* [TASK DIRECTIONS]: Look below for the line that has "left eye: (1657, 458)". Set down the lines from there through the line that has "right knee: (957, 784)", exactly as written.

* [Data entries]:
<<<<

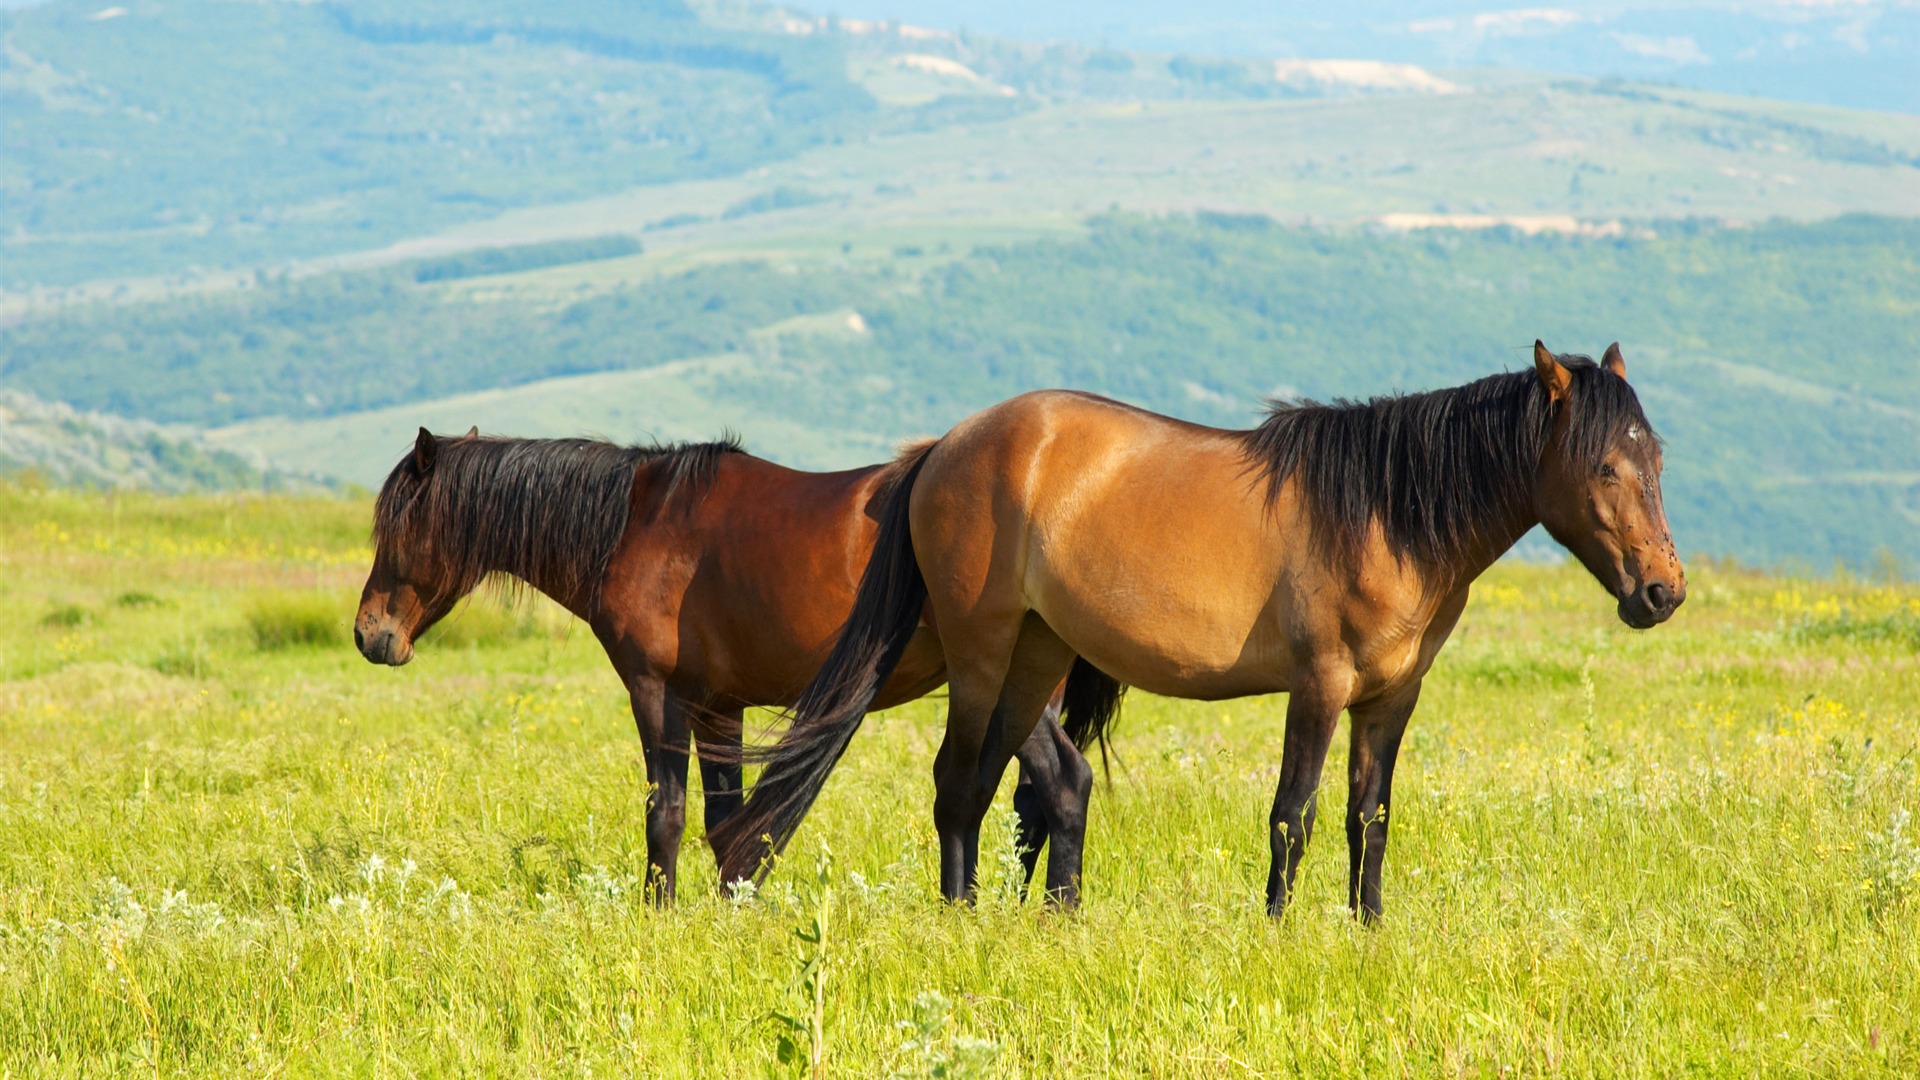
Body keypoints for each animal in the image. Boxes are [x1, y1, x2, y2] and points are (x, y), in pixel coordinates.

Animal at [357, 428, 1121, 899]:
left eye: (398, 525)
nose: (371, 635)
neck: (635, 525)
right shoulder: (719, 706)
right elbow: (726, 824)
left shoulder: (658, 694)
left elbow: (665, 813)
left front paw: (658, 913)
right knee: (1032, 801)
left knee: (1061, 784)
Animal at [721, 340, 1681, 910]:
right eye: (1603, 465)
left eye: (1657, 458)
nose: (1662, 592)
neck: (1384, 516)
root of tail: (942, 450)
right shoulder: (1319, 686)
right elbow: (1293, 814)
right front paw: (1279, 931)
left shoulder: (1390, 699)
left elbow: (1367, 818)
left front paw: (1367, 928)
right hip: (981, 652)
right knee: (957, 784)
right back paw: (959, 920)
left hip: (1036, 656)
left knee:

>>>>

* [SOLUTION FOR THIS PROBLEM]:
left eye: (1657, 458)
nose: (1662, 592)
neck: (1384, 516)
root of tail: (942, 450)
right shoulder: (1319, 686)
right elbow: (1293, 814)
right front paw: (1279, 931)
left shoulder: (1390, 699)
left elbow: (1367, 818)
left front paw: (1367, 928)
right hip: (981, 652)
right knee: (957, 784)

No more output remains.